● Collected data:
——————
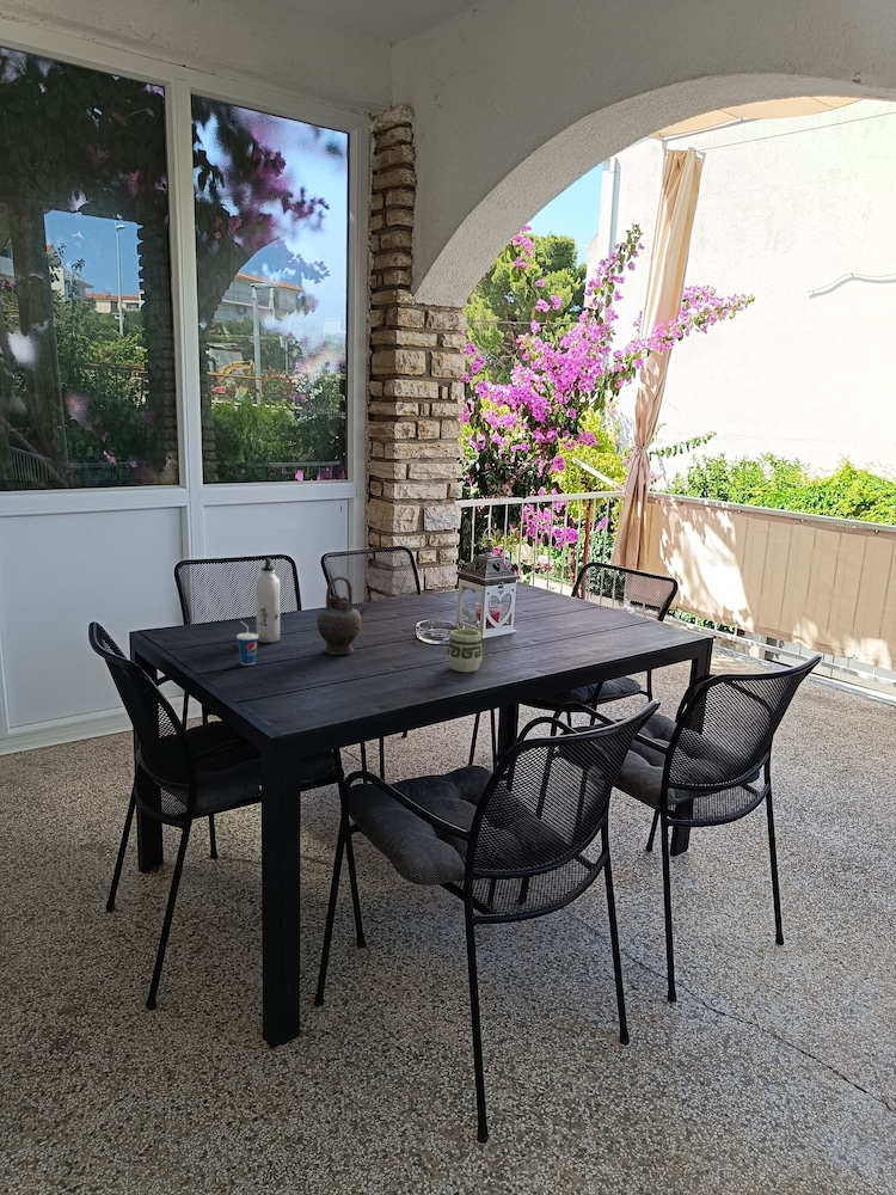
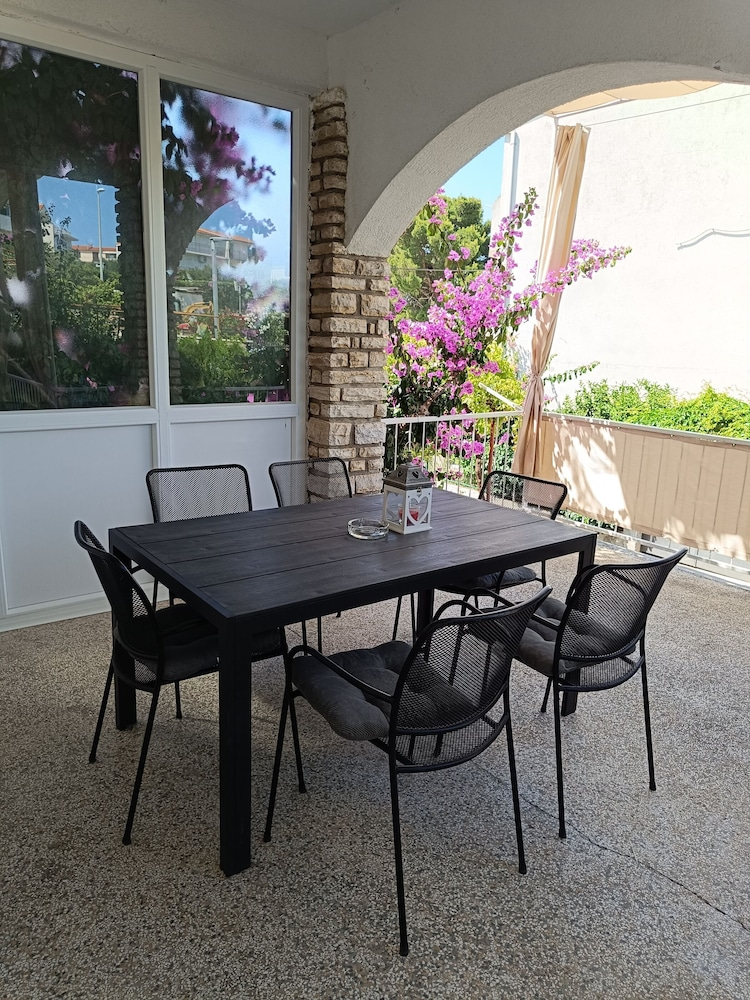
- cup [235,620,258,666]
- teapot [315,575,369,656]
- water bottle [254,557,281,644]
- cup [446,627,484,673]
——————
● Work instruction: Please copy out the whole listing exactly, minus its pictures.

● Reply:
- cup [235,620,258,666]
- teapot [315,575,369,656]
- water bottle [254,557,281,644]
- cup [446,627,484,673]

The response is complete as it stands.